• Perguntas
• A. Na notícia sobre a escola do Senac em Juazeiro do Norte, a que empresa o município doou o terreno em 2014?
• B. Escreva a continuação da notícia sobre a escola do Senac em Juazeiro do Norte, a partir da última frase apresentada.

• Trecho do texto
⟨

Ação Judicial Ameaça Projeto do Senac
A construção de uma escola profissional do Serviço Nacional de Aprendizagem Comercial (Senac) em Juazeiro do Norte, que está programada para a Avenida Padre Cícero, no bairro Antônio Vieira, enfrenta uma nova reviravolta: uma disputa judicial que pode atrasar o início das obras. O projeto agora se vê em meio a um processo legal que questiona a legitimidade da posse do imóvel.
Inicialmente, a implementação do empreendimento foi barrada por um impedimento urbanístico. O Plano Diretor Municipal (PDM) não permitia, à época, a instalação de um equipamento educacional naquele trecho da Avenida Padre Cícero. Contudo, no ano passado, uma atualização do plano possibilitou que o Sistema Fecomércio desse início aos preparativos para a obra.
Contudo, em 2026, quando o Fecomércio estava pronto para iniciar a construção, emergiu um novo desafio. O município ajuizou uma ação judicial que tramita atualmente na Justiça, na qual busca anular uma série de atos jurídicos relacionados ao terreno que ocorreram nos últimos anos.
O terreno em questão foi doado pelo município, em 2014, a uma empresa que atuava no setor de pré-moldados. A doação incluía condições, como a obrigatoriedade de a empresa instalar uma fábrica no local em um prazo de até dois anos. Entretanto, devido ao não cumprimento dessa condição, o imóvel deveria, em tese, retornar ao patrimônio público.
Em 2016, uma nova lei municipal alterou a cláusula da doação, afirmando que ela acontecia “sem encargos”. Com essa mudança, o imóvel passou a ser juridicamente livre, permitindo sua aquisição pelo Fecomércio em 2022. Porém, a nova ação judicial questiona a possibilidade de venda do terreno pela empresa original, alegando que esta não poderia ter realizado a transação devido ao descumprimento das condições da doação.
Reação na Câmara Municipal
A situação gerou um intenso debate político durante uma sessão da Câmara Municipal de Juazeiro do Norte. O vereador Vinícius Duarte (PSD) leu um documento da Fecomércio em seu gabinete, onde acusou o prefeito Glêdson Bezerra (Podemos) de orquestrar uma “manobra absurda” ao mover a ação, o que colocaria em risco um investimento significativo para a construção da escola, estimado em R$ 60 milhões.

⟩

• Extrato de dados

⟨

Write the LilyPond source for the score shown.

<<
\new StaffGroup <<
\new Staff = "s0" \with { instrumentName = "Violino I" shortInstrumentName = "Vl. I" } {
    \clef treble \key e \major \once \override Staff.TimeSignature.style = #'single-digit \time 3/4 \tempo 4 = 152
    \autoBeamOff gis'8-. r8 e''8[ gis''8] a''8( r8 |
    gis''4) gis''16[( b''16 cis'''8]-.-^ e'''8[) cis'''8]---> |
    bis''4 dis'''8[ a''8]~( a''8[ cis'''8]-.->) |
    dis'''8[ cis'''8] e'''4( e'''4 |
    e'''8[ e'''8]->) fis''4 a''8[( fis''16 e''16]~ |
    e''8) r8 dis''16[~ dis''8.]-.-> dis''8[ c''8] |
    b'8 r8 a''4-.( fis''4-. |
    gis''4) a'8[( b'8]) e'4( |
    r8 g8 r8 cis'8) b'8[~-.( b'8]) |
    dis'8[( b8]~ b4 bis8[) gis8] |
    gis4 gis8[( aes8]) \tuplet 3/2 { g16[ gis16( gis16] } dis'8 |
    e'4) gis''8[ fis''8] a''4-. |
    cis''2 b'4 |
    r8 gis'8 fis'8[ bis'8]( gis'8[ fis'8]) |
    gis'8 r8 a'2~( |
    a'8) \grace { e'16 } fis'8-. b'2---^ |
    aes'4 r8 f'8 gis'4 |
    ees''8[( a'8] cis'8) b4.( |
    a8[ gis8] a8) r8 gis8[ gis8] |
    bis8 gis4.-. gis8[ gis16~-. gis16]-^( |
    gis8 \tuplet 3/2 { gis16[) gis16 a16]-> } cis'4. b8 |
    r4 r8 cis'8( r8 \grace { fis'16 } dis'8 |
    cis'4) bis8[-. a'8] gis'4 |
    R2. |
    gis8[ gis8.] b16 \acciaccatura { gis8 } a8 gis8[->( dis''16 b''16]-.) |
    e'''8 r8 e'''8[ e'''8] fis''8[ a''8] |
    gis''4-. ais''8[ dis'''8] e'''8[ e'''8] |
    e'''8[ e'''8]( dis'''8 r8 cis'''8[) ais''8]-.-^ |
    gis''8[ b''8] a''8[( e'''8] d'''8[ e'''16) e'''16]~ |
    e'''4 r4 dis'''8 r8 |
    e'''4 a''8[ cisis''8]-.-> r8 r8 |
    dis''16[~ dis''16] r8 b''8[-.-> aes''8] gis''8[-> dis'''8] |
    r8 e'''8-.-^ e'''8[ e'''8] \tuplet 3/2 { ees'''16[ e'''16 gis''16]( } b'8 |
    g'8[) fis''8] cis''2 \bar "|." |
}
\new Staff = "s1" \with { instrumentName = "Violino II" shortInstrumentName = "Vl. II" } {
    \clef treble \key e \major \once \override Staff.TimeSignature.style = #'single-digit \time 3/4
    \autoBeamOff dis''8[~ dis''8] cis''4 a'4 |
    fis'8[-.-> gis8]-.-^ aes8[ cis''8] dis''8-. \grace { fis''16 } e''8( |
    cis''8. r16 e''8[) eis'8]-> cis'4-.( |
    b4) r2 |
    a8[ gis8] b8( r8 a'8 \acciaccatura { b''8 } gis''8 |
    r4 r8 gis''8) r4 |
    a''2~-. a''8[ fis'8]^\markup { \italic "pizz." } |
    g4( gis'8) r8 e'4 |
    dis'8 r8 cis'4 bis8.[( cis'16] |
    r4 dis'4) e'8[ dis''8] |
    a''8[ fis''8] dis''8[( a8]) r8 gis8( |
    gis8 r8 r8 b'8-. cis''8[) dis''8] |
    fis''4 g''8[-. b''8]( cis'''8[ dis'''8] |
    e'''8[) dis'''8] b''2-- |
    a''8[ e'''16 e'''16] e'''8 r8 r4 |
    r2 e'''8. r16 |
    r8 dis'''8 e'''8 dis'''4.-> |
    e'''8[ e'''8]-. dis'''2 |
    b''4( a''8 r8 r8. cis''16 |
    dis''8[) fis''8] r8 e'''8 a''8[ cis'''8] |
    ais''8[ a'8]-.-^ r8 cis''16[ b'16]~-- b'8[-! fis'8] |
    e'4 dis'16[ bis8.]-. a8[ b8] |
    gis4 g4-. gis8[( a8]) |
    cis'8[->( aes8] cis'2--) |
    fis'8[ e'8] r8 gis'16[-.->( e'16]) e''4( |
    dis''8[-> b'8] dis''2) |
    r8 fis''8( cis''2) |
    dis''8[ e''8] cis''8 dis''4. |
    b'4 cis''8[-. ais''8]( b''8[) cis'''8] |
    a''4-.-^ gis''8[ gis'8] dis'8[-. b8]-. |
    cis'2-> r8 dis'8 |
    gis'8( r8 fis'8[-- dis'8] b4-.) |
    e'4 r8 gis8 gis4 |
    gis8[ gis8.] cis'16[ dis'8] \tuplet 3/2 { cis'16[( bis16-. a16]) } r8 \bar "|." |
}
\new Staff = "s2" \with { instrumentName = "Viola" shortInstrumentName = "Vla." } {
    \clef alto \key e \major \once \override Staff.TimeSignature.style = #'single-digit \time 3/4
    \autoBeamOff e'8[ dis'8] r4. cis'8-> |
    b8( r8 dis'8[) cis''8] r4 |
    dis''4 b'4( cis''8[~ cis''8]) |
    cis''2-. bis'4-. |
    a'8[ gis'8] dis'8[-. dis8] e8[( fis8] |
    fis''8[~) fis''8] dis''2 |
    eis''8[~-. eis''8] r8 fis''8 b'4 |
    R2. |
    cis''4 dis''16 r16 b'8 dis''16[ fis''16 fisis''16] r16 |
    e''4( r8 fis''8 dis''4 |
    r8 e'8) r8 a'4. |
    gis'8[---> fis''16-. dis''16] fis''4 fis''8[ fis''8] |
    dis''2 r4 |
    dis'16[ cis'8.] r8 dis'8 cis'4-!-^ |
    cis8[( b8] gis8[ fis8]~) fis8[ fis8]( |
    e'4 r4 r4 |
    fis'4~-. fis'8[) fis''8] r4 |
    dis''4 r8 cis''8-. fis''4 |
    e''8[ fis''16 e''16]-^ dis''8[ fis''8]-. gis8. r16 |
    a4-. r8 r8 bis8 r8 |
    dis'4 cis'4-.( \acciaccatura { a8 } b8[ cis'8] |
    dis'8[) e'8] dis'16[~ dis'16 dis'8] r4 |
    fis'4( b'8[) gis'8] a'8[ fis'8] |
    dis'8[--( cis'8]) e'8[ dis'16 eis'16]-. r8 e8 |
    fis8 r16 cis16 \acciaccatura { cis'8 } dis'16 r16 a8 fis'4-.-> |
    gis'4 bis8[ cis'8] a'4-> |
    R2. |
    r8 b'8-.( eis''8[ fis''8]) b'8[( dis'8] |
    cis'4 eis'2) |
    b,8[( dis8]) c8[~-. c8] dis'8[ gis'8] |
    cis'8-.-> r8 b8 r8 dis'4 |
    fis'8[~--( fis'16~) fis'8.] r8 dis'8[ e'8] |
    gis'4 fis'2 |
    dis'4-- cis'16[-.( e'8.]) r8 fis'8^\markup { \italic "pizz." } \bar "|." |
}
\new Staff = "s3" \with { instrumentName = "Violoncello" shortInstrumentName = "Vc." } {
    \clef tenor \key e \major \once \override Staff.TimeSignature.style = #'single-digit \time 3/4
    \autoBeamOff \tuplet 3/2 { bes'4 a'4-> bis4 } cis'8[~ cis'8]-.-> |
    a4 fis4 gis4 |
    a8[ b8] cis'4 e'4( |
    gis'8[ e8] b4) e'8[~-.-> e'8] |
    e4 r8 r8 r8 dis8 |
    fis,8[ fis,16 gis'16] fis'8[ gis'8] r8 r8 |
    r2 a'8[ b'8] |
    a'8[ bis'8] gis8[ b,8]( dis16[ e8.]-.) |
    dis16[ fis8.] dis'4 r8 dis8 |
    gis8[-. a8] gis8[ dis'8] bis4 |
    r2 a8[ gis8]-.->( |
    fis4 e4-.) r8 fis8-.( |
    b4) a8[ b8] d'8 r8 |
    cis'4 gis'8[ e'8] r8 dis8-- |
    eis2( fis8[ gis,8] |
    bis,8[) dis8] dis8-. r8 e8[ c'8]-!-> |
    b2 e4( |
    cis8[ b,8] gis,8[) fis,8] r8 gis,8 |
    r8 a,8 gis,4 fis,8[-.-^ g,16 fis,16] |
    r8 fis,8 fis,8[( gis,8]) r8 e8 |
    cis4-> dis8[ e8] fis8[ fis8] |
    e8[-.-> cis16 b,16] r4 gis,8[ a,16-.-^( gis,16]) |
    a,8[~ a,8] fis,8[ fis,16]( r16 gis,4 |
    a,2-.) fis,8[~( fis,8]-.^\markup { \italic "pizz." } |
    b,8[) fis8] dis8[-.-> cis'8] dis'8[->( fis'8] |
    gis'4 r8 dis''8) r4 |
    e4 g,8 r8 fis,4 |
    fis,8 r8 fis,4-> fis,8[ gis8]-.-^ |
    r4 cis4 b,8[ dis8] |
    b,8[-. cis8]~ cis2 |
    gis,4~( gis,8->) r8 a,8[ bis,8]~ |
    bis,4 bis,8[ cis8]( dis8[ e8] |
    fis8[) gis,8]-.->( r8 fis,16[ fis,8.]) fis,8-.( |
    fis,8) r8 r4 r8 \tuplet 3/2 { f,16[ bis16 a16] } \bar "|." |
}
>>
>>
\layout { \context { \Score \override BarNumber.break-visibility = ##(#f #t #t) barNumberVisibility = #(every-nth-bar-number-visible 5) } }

⟩

• Respostas do exercício
• A. A uma empresa que atuava no setor de pré-moldados.

• B.
“Essa situação impactará várias pessoas, não apenas em nosso município, mas também nas cidades vizinhas. Os jovens e adultos que esperavam por cursos formativos e profissionalizantes, assim como empresários que aguardam a capacitação técnica, podem ser os maiores prejudicados. Infelizmente, essa manobra, que foi articulada de forma obscura, pode impedir que o projeto avance”, declarou o vereador.
A fala de Duarte gerou uma resposta imediata dos vereadores que fazem parte da base do governo. Eles argumentaram que a empresa que recebeu a doação não realizou a construção prevista e, ainda assim, vendeu o terreno, obtendo vantagens financeiras a partir de um imóvel que deveria ter retornado ao patrimônio do município.
“Enquanto secretário e advogado, acompanhei de perto esses processos. Todas as doações de imóveis feitas em gestões anteriores foram revertidas ao município em caso de descumprimento. O município precisa manter a legalidade, e foi isso que ocorreu aqui”, afirmou Vandinho Pereira (PP).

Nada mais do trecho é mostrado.